Das Unternehmensrisiko sei aber vor allem deswegen ausgeschlossen, weil dem Juniorpartner das Verlustrisiko durch die Freistellung im Innenverhältnis vollständig genommen wurde. Das Risiko, schlicht wenig bis gar nicht zu verdienen, war für das LSG nicht ausreichend. Es müsste auch das Risiko für im Vorfeld getätigte betriebliche Investitionen, die sich nicht amortisieren, getragen werden.

Die Möglichkeit einer Abfindung nach Ablauf von zwei Jahren war für das LSG kein Kriterium, die Konstellation anders zu bewerten. Es handele sich hierbei im Grunde um eine nicht unübliche Provision.

Anm. Der 6. Senat des BSG wertet die Beteiligung des Junior-Partners am Good-Will und die Abfindung für selbigen als Kriterium für eine Selbstständigkeit und damit das Vorliegen einer Berufsausübungsgemeinschaft.

Fazit

Wie bereits der 6. Senat des BSG steht auch in dieser Entscheidung für die selbstständige Tätigkeit im Vordergrund, dass der Partner ein eigenes Verlustrisiko trägt. Soweit nichts Neues.

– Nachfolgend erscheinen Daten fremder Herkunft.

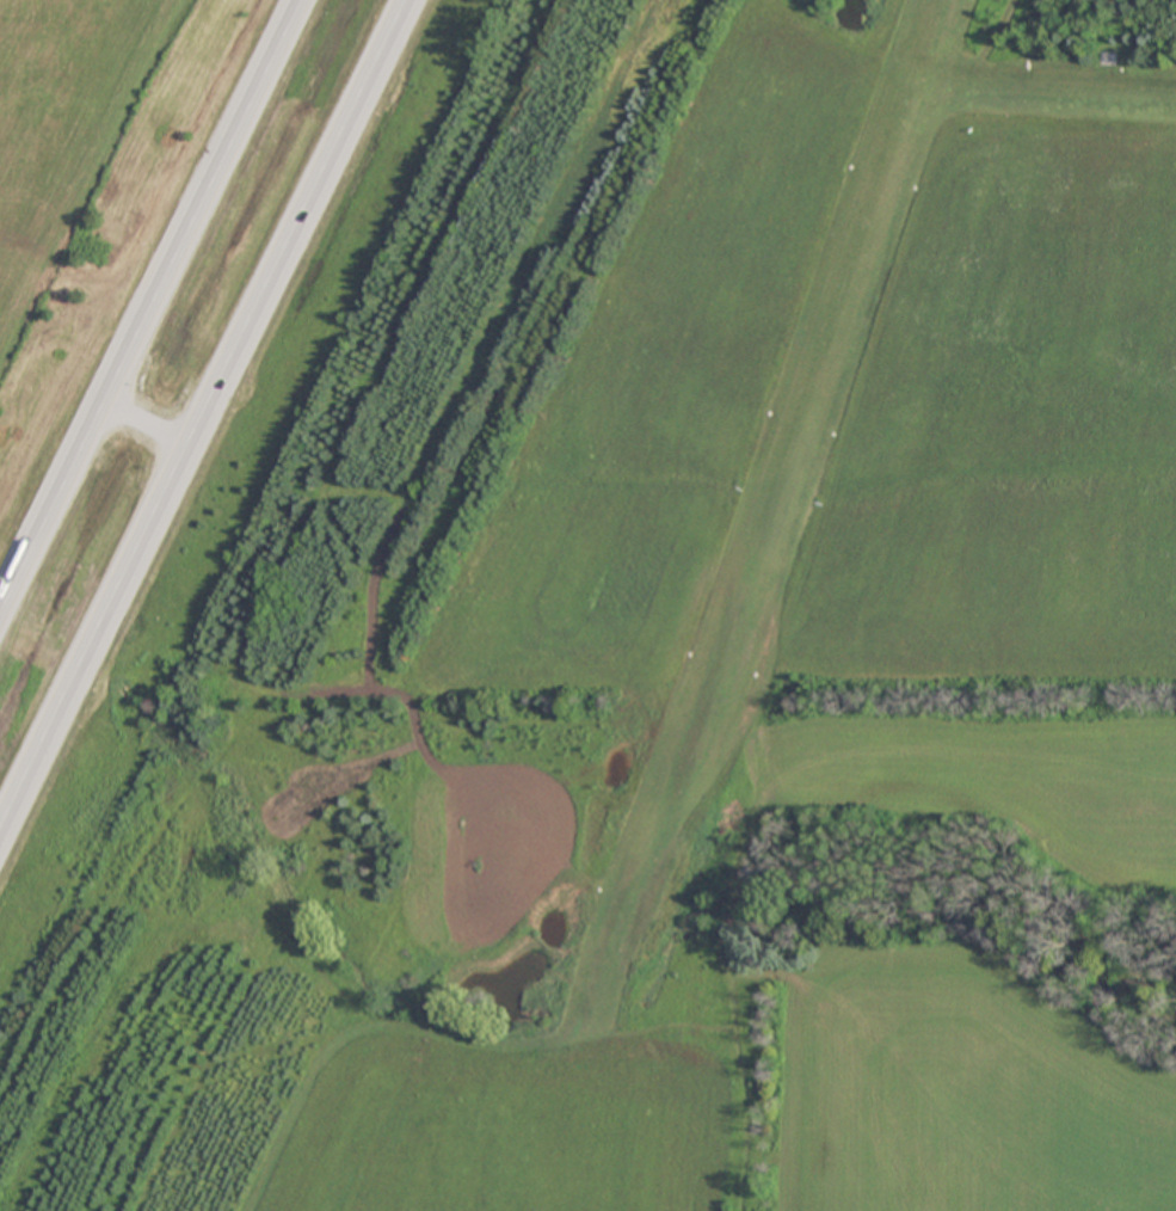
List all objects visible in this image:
road: (149, 307)
airport runway: (833, 337)
road: (205, 415)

Es bleibt jedoch abzuwarten, ob die Beteiligung am Kapital für die sozialversicherungsrechtlichen Senate der Sozialgerichte eine größere Bedeutung einnimmt, als es für die vertragsarztrechtlichen Senate bislang der Fall gewesen ist. Die sichere Variante wäre eine Beteiligung des Juniorpartners an einem zumindest kleinen Teil des Gesellschaftsvermögens von Beginn an.

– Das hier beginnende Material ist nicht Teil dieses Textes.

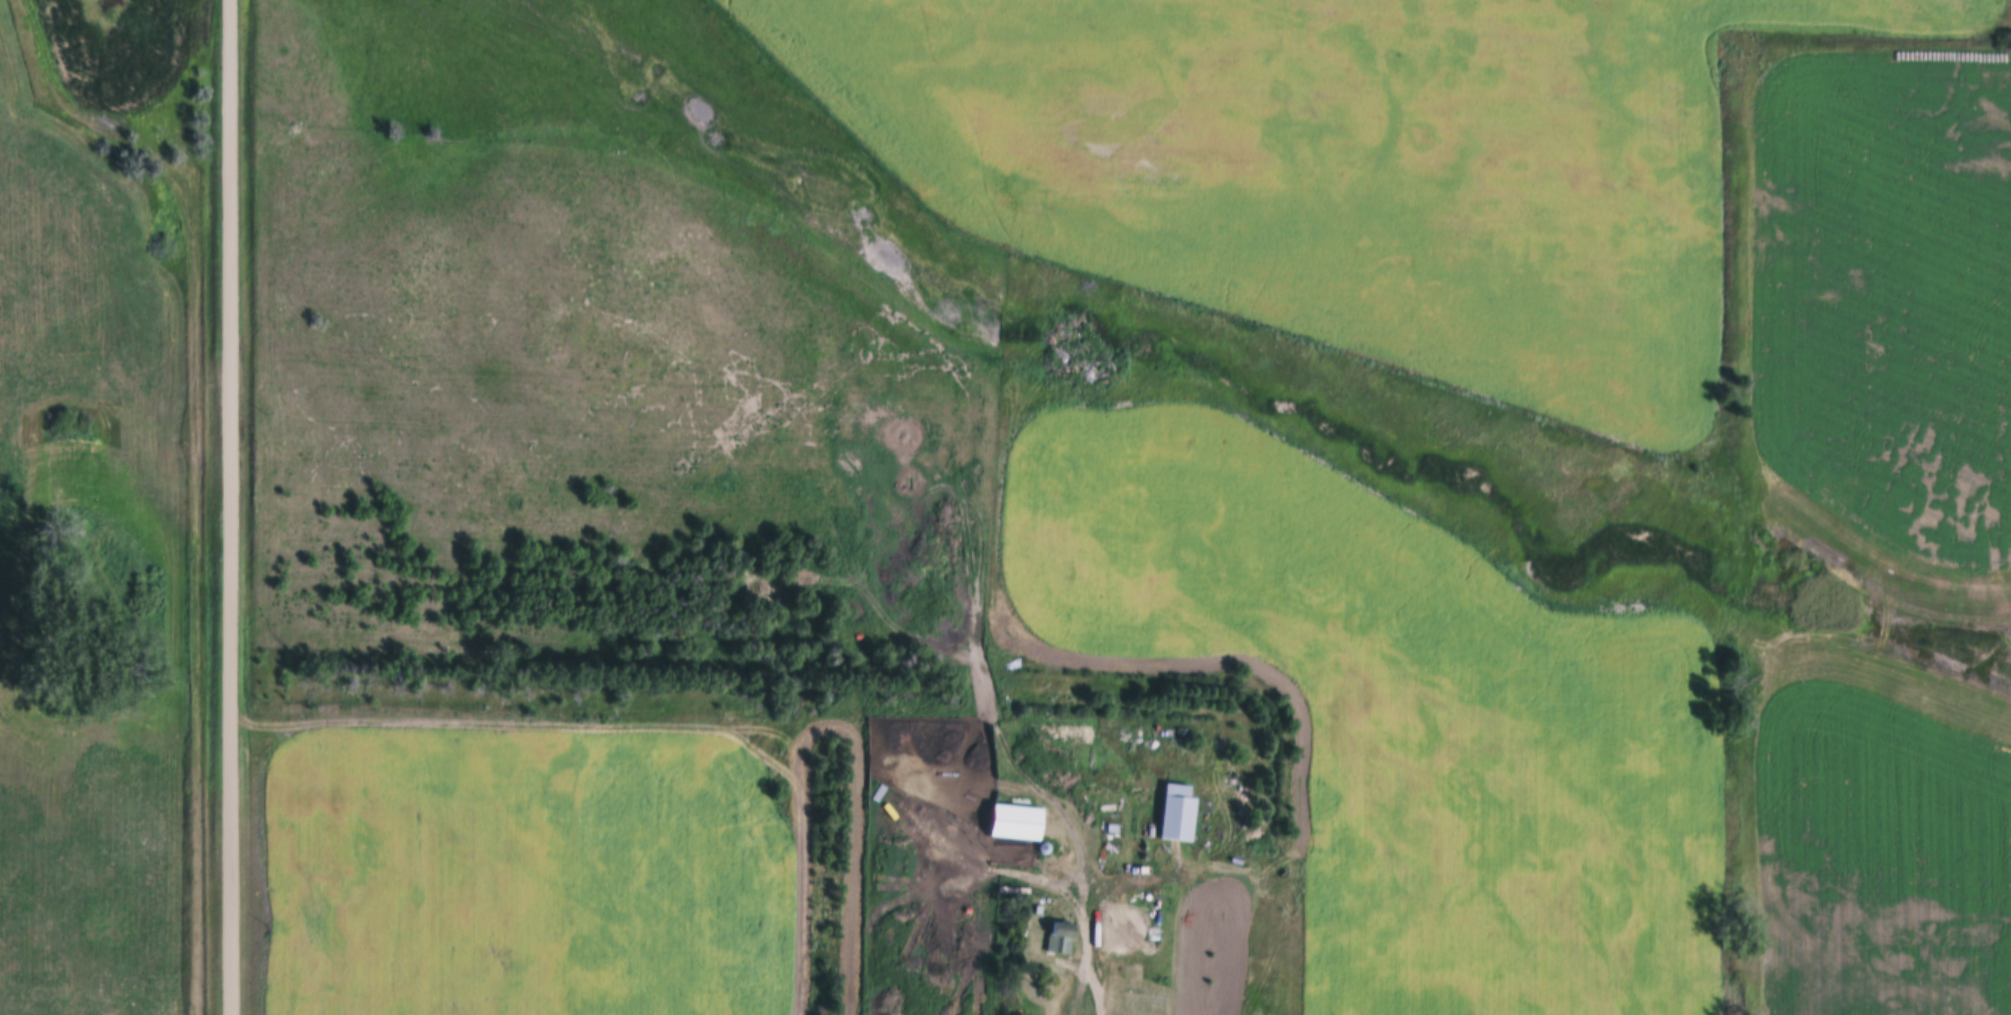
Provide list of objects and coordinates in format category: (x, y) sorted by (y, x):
road: (231, 507)
building: (1181, 814)
building: (1021, 822)
building: (1143, 867)
building: (1065, 939)
road: (1097, 977)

Sicherheit besteht jedenfalls nicht durch eine Genehmigung der Berufsausübungsgemein­schaft durch den Zulassungsausschuss. Wer ganz sicher gehen möchte, kann aber vorab bei der Rentenversicherung den sozialversicherungsrechtlichen Status gem. § 7a Abs. 1 Satz 1 SGB IV prüfen lassen.